### Records to process ###

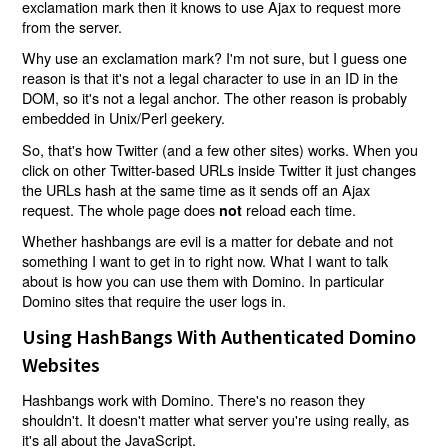
exclamation mark then it knows to use Ajax to request more
from the server.
Why use an exclamation mark? I'm not sure, but I guess one
reason is that it's not a legal character to use in an ID in the
DOM, so it's not a legal anchor. The other reason is probably
embedded in Unix/Perl geekery.
So, that's how Twitter (and a few other sites) works. When you
click on other Twitter-based URLs inside Twitter it just changes
the URLs hash at the same time as it sends off an Ajax
request. The whole page does
reload each time.
not
Whether hashbangs are evil is a matter for debate and not
something I want to get in to right now. What I want to talk
about is how you can use them with Domino. In particular
Domino sites that require the user logs in.
Using HashBangs With Authenticated Domino
Websites
Hashbangs work with Domino. There's no reason they
shouldn't. It doesn't matter what server you're using really, as
it's all about the JavaScript.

###

• **Task objective**:
From the records above, repeat exactly the lines from the one with "So, that's how" through the one with "Whether hashbangs are", both included.

• **Task output**:
So, that's how Twitter (and a few other sites) works. When you
click on other Twitter-based URLs inside Twitter it just changes
the URLs hash at the same time as it sends off an Ajax
request. The whole page does
reload each time.
not
Whether hashbangs are evil is a matter for debate and not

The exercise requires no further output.